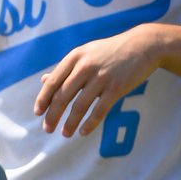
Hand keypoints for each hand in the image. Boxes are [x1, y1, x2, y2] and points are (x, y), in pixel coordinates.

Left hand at [35, 26, 161, 136]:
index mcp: (74, 58)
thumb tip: (44, 81)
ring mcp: (101, 77)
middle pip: (63, 96)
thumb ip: (65, 68)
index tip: (38, 113)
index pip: (53, 82)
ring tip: (65, 134)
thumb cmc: (109, 51)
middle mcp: (84, 67)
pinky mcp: (117, 87)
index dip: (43, 99)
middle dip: (53, 115)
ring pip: (80, 105)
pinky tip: (83, 132)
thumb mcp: (84, 54)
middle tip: (47, 128)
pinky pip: (100, 110)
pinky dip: (90, 123)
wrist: (142, 45)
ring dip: (70, 122)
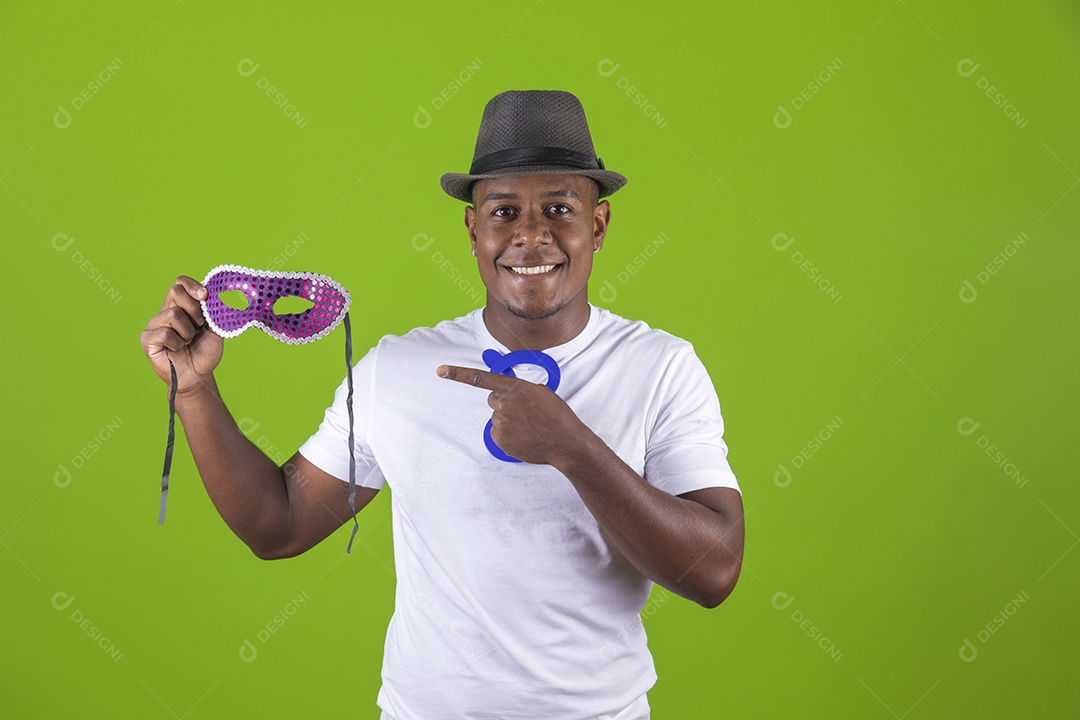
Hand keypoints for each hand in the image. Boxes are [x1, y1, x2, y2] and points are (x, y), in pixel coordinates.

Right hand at [140, 276, 222, 396]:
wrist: (198, 375)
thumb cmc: (205, 351)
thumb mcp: (216, 328)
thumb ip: (215, 311)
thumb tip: (219, 295)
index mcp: (182, 305)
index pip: (180, 282)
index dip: (192, 285)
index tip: (205, 296)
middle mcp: (166, 310)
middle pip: (175, 292)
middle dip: (194, 309)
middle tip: (199, 326)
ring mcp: (155, 324)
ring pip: (173, 314)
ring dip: (188, 331)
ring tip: (188, 341)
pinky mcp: (147, 338)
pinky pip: (164, 333)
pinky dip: (177, 343)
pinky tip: (177, 349)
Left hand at [436, 364, 590, 466]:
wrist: (565, 442)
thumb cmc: (556, 415)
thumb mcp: (540, 392)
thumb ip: (518, 387)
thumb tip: (503, 389)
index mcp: (514, 387)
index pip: (479, 378)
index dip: (457, 373)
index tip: (441, 370)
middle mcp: (504, 404)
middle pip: (493, 400)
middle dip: (505, 404)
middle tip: (526, 412)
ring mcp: (501, 423)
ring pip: (497, 417)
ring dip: (509, 420)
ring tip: (529, 426)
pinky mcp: (500, 440)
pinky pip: (498, 433)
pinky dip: (509, 435)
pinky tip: (525, 436)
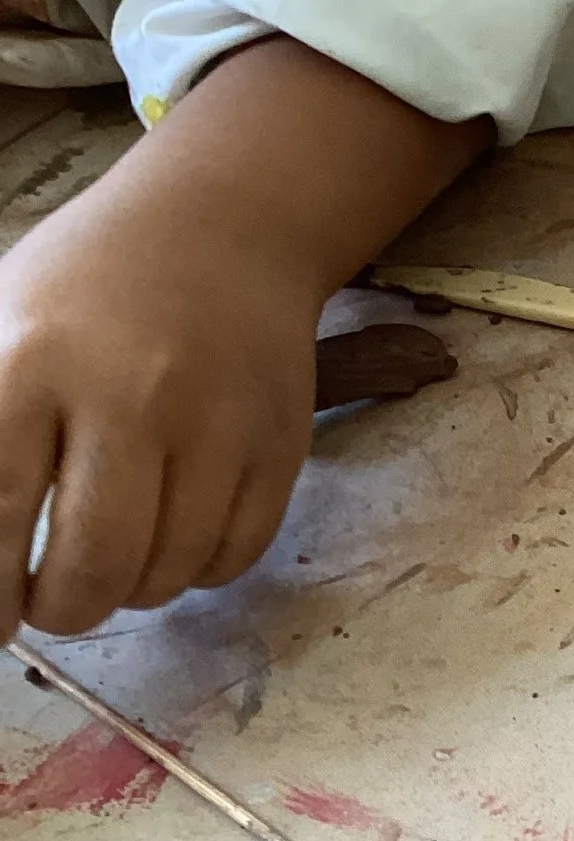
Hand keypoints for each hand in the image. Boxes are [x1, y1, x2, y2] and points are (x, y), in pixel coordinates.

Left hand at [0, 37, 488, 641]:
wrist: (223, 231)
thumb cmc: (86, 288)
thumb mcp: (0, 328)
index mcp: (32, 362)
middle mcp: (130, 394)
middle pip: (97, 559)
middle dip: (65, 608)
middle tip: (53, 606)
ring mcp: (216, 423)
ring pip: (171, 569)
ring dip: (134, 590)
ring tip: (115, 565)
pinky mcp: (280, 445)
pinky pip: (236, 554)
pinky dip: (199, 571)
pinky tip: (175, 543)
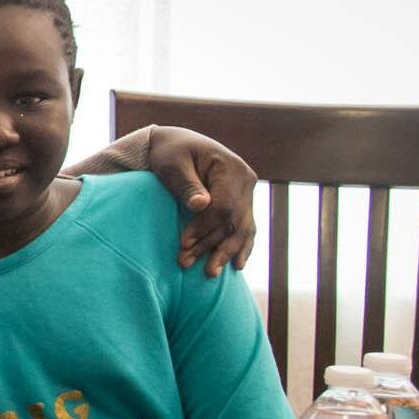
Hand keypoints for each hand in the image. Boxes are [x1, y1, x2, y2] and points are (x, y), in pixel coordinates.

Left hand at [147, 125, 258, 274]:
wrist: (177, 144)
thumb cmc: (171, 152)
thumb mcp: (173, 164)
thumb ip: (187, 184)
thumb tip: (201, 205)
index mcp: (232, 168)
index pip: (223, 206)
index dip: (204, 227)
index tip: (183, 242)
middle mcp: (246, 181)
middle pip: (234, 221)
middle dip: (211, 245)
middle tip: (186, 264)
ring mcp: (247, 193)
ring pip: (242, 228)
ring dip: (226, 252)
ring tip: (209, 273)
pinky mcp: (242, 202)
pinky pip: (246, 228)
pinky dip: (241, 246)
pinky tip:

━━━━━━━━━━━━━━━━

_ACTIVITY_
What the answer needs is every record above, exactly as written, and no pictures.

_OUTPUT FOR THIS EXERCISE_
Hand keypoints for each hand in the image. Boxes are [x1, y1, x2, y2] and points are (x, y), in pixel coordinates.

Left hand at [35, 26, 161, 136]:
index mcp: (74, 58)
thumb tip: (44, 81)
ring mcp: (101, 77)
middle pip: (63, 96)
thumb ip: (65, 68)
index tip: (38, 113)
index pip: (53, 82)
ring tip: (65, 134)
thumb cmc: (109, 51)
middle mcp: (84, 67)
pinky mcp: (117, 87)
index dip: (43, 99)
middle dip: (53, 115)
ring pip: (80, 105)
pinky tip: (83, 132)
thumb mcp: (84, 54)
middle tip: (47, 128)
pinky pip: (100, 110)
pinky dip: (90, 123)
wrist: (142, 45)
ring dip: (70, 122)
Hand keypoints for each hand in the image. Boxes are [x1, y1, x2, y2] and points are (x, y), in pixel coordinates.

Right hand at [140, 276, 222, 396]:
wrist: (198, 375)
thumb cmc: (205, 351)
thumb mcp: (216, 328)
thumb ip: (215, 311)
thumb tip: (219, 295)
index mcp: (182, 305)
index pip: (180, 282)
index dip: (192, 285)
index tip: (205, 296)
middle mcp: (166, 310)
middle pip: (175, 292)
middle dip: (194, 309)
middle tip: (199, 326)
ring mcp: (155, 324)
ring pip: (173, 314)
ring dip: (188, 331)
ring tip: (188, 341)
pinky mcp: (147, 338)
pinky pip: (164, 333)
pinky dip: (177, 343)
pinky tip: (177, 349)
Left hand at [436, 364, 590, 466]:
wrist: (565, 442)
thumb cmc: (556, 415)
thumb mcp: (540, 392)
thumb ip: (518, 387)
thumb tip: (503, 389)
index mcp: (514, 387)
index pip: (479, 378)
index dip: (457, 373)
index tip: (441, 370)
middle mcp: (504, 404)
middle pip: (493, 400)
middle dip: (505, 404)
middle tip: (526, 412)
ring mcp: (501, 423)
ring pip: (497, 417)
ring dip: (509, 420)
ring tip: (529, 426)
pinky mcp: (500, 440)
pinky pip: (498, 433)
pinky dip: (509, 435)
pinky tip: (525, 436)
Hand keypoints for each hand in the image. Boxes are [x1, y1, x2, y2] and points are (x, y), in pixel coordinates.

Left hand at [0, 37, 488, 641]:
wrist: (223, 231)
thumb cmc: (86, 288)
thumb mcp: (0, 328)
index mcp: (32, 362)
middle mcp: (130, 394)
middle pip: (97, 559)
middle dip: (65, 608)
middle tip: (53, 606)
ring mcp: (216, 423)
ring pip: (171, 569)
ring dip: (134, 590)
ring tip: (115, 565)
pinky mcp: (280, 445)
pinky pip: (236, 554)
pinky dip: (199, 571)
pinky tip: (175, 543)
Hand keypoints for each hand in the image. Boxes are [x1, y1, x2, y2] and points are (x, y), in pixel coordinates.

Left hand at [147, 125, 258, 274]:
wrist: (177, 144)
thumb cmc: (171, 152)
thumb mcp: (173, 164)
thumb ip: (187, 184)
thumb tip: (201, 205)
index mcp: (232, 168)
index pip: (223, 206)
index dip: (204, 227)
index tip: (183, 242)
middle mcp: (246, 181)
middle pip: (234, 221)
middle dip: (211, 245)
middle tip: (186, 264)
ring mcp: (247, 193)
ring pip: (242, 228)
ring dip: (226, 252)
ring tip: (209, 273)
pinky mcp: (242, 202)
pinky pip: (246, 228)
pinky dip: (241, 246)
pinky tip:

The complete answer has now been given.